Les jours se suivent et se ressemblent pour les chevaliers de la transparence en Tunisie. Malgré les efforts entrepris pour instaurer l’Open government comme un droit, impliquant la transparence des décisions de l’Assemblée nationale constituante (ANC), nous avons l’impression qu’ils sont, en quelque sorte, ignorés des élus du peuple. Pire : quelques députés initialement impliqués dans ce projet, affichent, depuis quelques semaines, un certain dédain, voire du mépris, vis-à-vis de ce que beaucoup considèrent comme un droit suprême. Le dernier en date n’est autre que le président de cette assemblée : Mustapha Ben Jaafar.
Presque une semaine après la polémique engendrée par la députée Ettakattol, Lobna Jeribi, où elle aurait déclaré lors d’une interview à la chaîne Ettounsia que le peuple n’était pas encore prêt pour la transparence totale, c’est au tour du secrétaire général du même parti (et accessoirement président de l’ANC) de tenir les mêmes propos. C’était lors d’un meeting qu’il a tenu, dimanche 15 juillet, à Paris, avec quelques expatriés tunisiens.

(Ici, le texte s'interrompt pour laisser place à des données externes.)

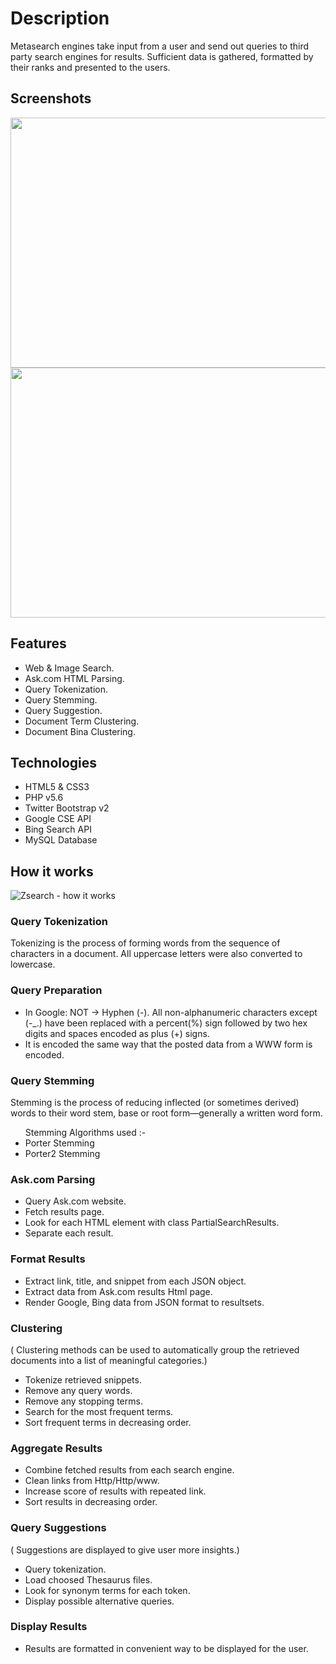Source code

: # Description
Metasearch engines take input from a user and send out queries to third party search engines for results. 
Sufficient data is gathered, formatted by their ranks and presented to the users.
## Screenshots
 <img src="https://i.imgur.com/2nmnWRF.png" width="600" height="400"/> <img src="https://imgur.com/GkUPKHE.png" width="600" height="400" />
## Features
<ul>
<li> Web & Image Search.</li>
<li> Ask.com HTML Parsing.</li>
<li> Query Tokenization.</li>
<li> Query Stemming.</li>
<li> Query Suggestion.</li>
<li> Document Term Clustering.</li>
<li> Document Bina Clustering.</li>
</ul>

## Technologies
<ul>
<li> HTML5 & CSS3 </li>
<li> PHP v5.6 </li>
<li> Twitter Bootstrap v2 </li>
<li> Google CSE API </li>
<li> Bing Search API </li>
<li> MySQL Database </li>
</ul>

## How it works
<img src="https://i.imgur.com/yBUDS1H.png" alt="Zsearch - how it works"/>

### Query Tokenization
Tokenizing is the process of forming words from the sequence of characters in a document. All uppercase letters were also
converted to lowercase.

### Query Preparation
- In Google: NOT -> Hyphen (-). All non-alphanumeric characters except (-_.) have been replaced with a percent(%) sign followed by two hex digits and spaces encoded as plus (+) signs.
- It is encoded the same way that the
posted data from a WWW form is
encoded.

### Query Stemming
Stemming is the process of reducing inflected (or sometimes derived) words to their word stem, base or root form—generally a written word form.
<ul> Stemming Algorithms used :- 
  <li> Porter Stemming </li>
  <li> Porter2 Stemming </li>
 </ul> 

### Ask.com Parsing
- Query Ask.com website.
- Fetch results page.
- Look for each HTML element with class PartialSearchResults.
- Separate each result.

### Format Results
- Extract link, title, and snippet from each JSON object.
- Extract data from Ask.com results Html page.
- Render Google, Bing data from JSON format to resultsets.

### Clustering 
( Clustering methods can be used to automatically group the retrieved documents into a list of meaningful categories.)
- Tokenize retrieved snippets.
- Remove any query words.
- Remove any stopping terms.
- Search for the most frequent terms.
- Sort frequent terms in decreasing order.
### Aggregate Results
- Combine fetched results from each search engine.
- Clean links from Http/Http/www.
- Increase score of results with repeated link.
- Sort results in decreasing order.

### Query Suggestions
( Suggestions are displayed to give user more insights.)
- Query tokenization.
- Load choosed Thesaurus files.
- Look for synonym terms for each token.
- Display possible alternative queries.

### Display Results
- Results are formatted in convenient way to be displayed for the user.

Parmi les présents, des membres du collectif OpenGovTn. Le meeting a été assez houleux, comme le démontre une vidéo de l’événement. Beaucoup de reproches ont été adressés à M. Ben Jaafar. Le cas du scandale sur le vote électronique a été remis sur le tapis. Le président de l’ANC a alors évoqué un problème de «moyens» mais en précisant qu’il y serait remédié prochainement. «Mais pas avant la rentrée, car cela demande du temps», affirme-t-il.
Quant à la publication des PV des différentes commissions, le président de l’Assemblée a livré une justification tirée par les cheveux. «C’est un problème technique et humain», s’explique-t-il. «Ce n’est pas normal d’obliger quelqu’un, après 6 heures de discussions, de rester au bureau pour écrire les PV. Et ça ne va pas s’arranger dans les jours qui viennent avec cette chanleur !». Une des présentes a alors fait remarqué à M. Ben Jaafer que l’écriture de ces rapports était la fonction des rapporteurs de chaque commission. Ce à quoi il répond : «Ils rapportent… et après… quoi ? Il faut que quelqu’un le tape, pour le mettre sur le site !». Ce qu’on peut donc conclure des propos de M. Ben Jaafer est qu’il n’y a pas de climatisation à l’ANC et que la présidence de l’Assemblée ne veut pas fatiguer ses députés à écrire leur PV. Après tout, leur salaire de 4900 dinars couvre leur effort de travail des députés (sic !) et non la rédaction des rapports ou encore moins leur saisie sur ordinateur.
Ces justifications ont été particulièrement agaçantes pour les présents à ce meeting. Beaucoup d’entre eux n’ont pas cessé de clamer qu’ils allaient porter plainte. «Portez plainte autant que vous voulez», leur a rétorqué le président de l’ANC visiblement énervé.
Le combat pour l’instauration de la transparence semble vraiment ardu. Les déclarations, par-ci et par-là, des députés surtout issus de la Troïka, ne cessent de donner l’impression qu’ils font tout pour bloquer cette transparence, malgré la présence de pas moins de 30 députés dans ce collectif. Les insinuations de la députée Lobna Jeribi, mais surtout les déclarations virulentes et étonnantes à la fois de M. Ben Jaafar ne font qu’accentuer ces craintes de ne jamais voir un Etat qui respecte ses citoyens et où le Tunisien est impliqué dans toutes les décisions. Après Ennahdha, c’est donc maintenant au tour d’Ettkattol d’apprendre à gouverner par l’arrogance.